Toronto Police Service Sgt. Jeffery Alderdice (BA, 1990) in Afghanistan, where he was working with the RCMP to provide training for Afghan police.

Jeffery Alderdice (BA, 1990) doesn’t call himself a hero. But he saved the life of an American army officer during a five-hour battle with the Taliban.

Alderdice, a sergeant with the Toronto Police Service, was serving a nine-month tour of duty in 2010 and 2011—part of an RCMP program to provide training for Afghan police. With his background as a detective, Alderdice was assigned to teach high-ranking officers crime-scene techniques and counter-terrorism measures. To be close to their headquarters, he was billeted with a U.S. Army unit. This turned out to be fortuitous.

On Feb. 12, 2011, Alderdice and members of his unit were called to police headquarters in Kandahar City to help fend off a Taliban attack. One U.S. officer was alone, co-ordinating the American response.

“The enemy figured out where he was and began concentrating their fire,” said Alderdice.

He got permission to go to the officer’s aid, to engage the shooters and move the officer to safety. After a five-hour battle, Alderdice was soaked with the blood of the wounded he had tended.

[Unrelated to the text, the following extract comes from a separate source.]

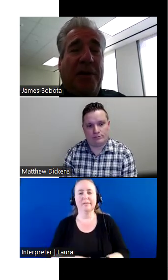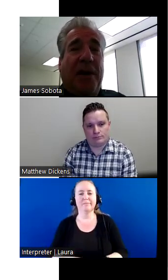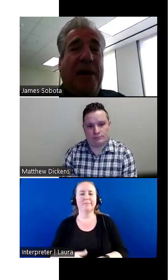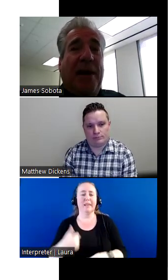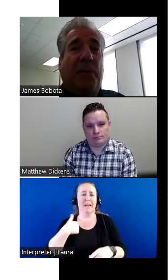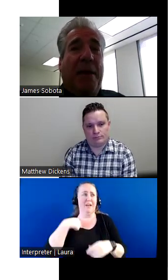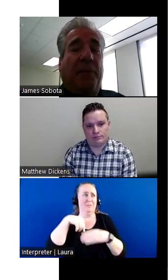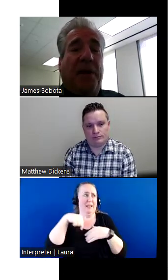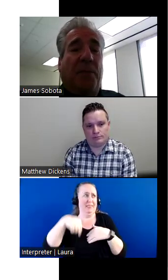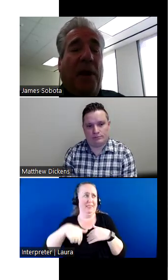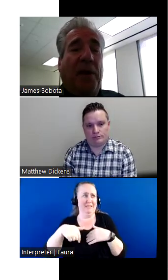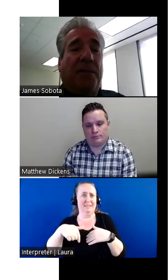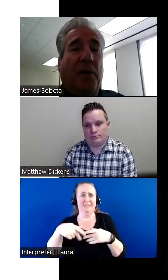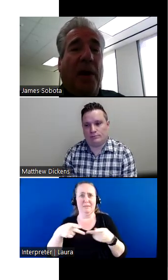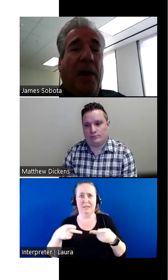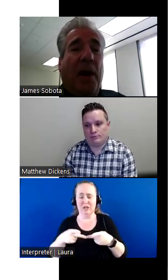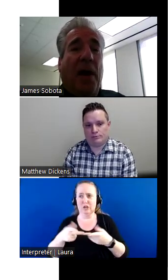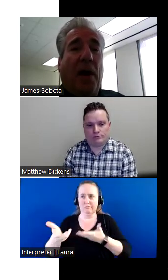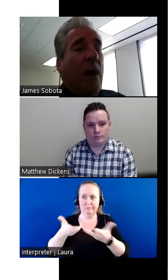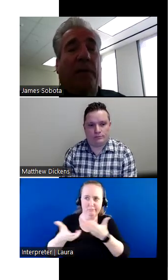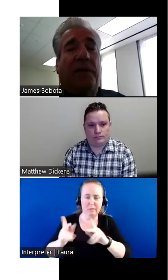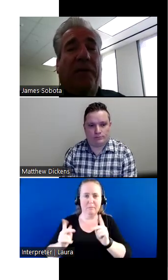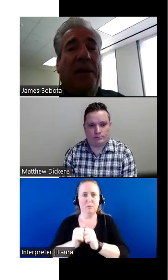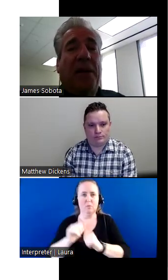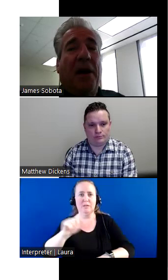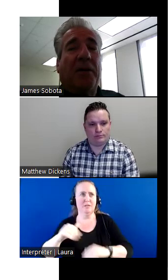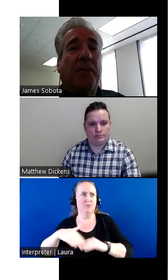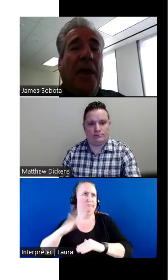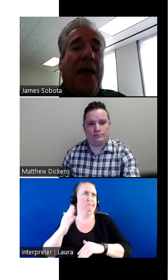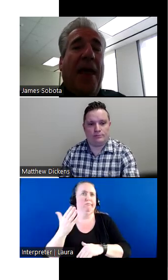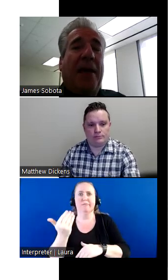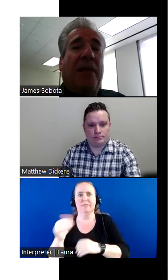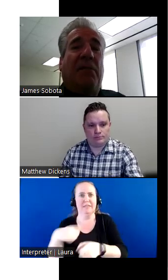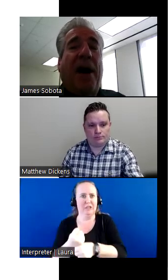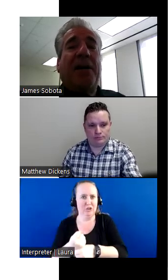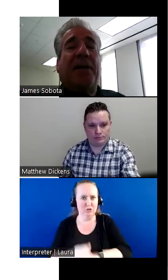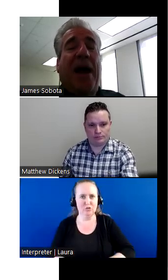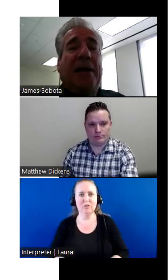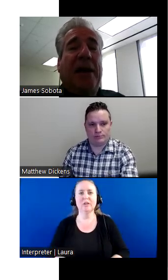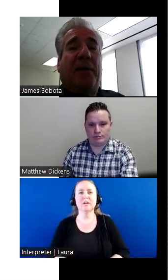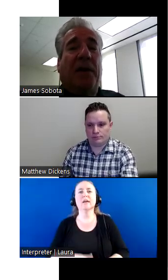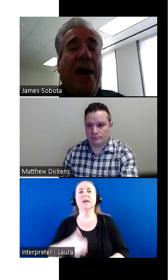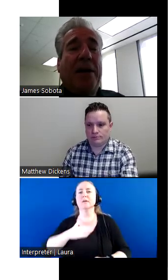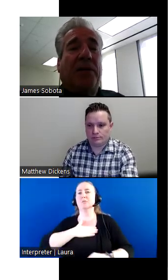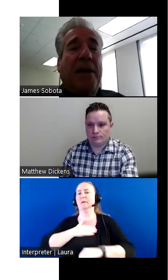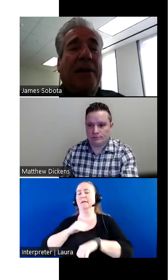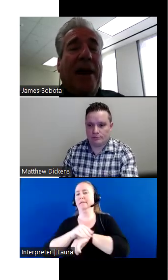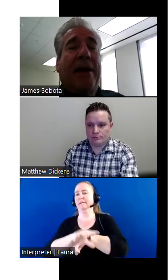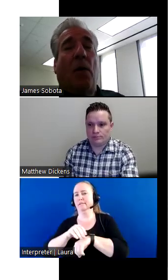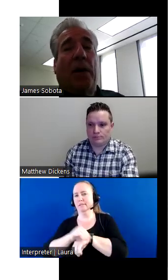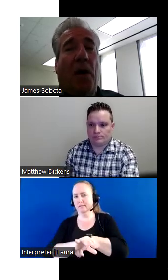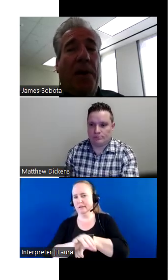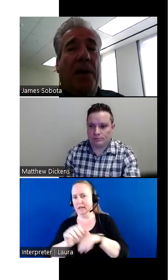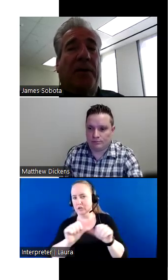position in dealing with people with disabilities for well over 15 years. And the advice that I give to other agencies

Back in Canada, he was awarded a Canadian Medal of Bravery, presented by the Governor General at Rideau Hall. It was an honour the UTSC graduate in criminology and sociology had never imagined.

“It really was an incredible life experience,” he said of his tour in Afghanistan, “even the events forged in tragedy. It has made me a better leader, a better manager and a better person.”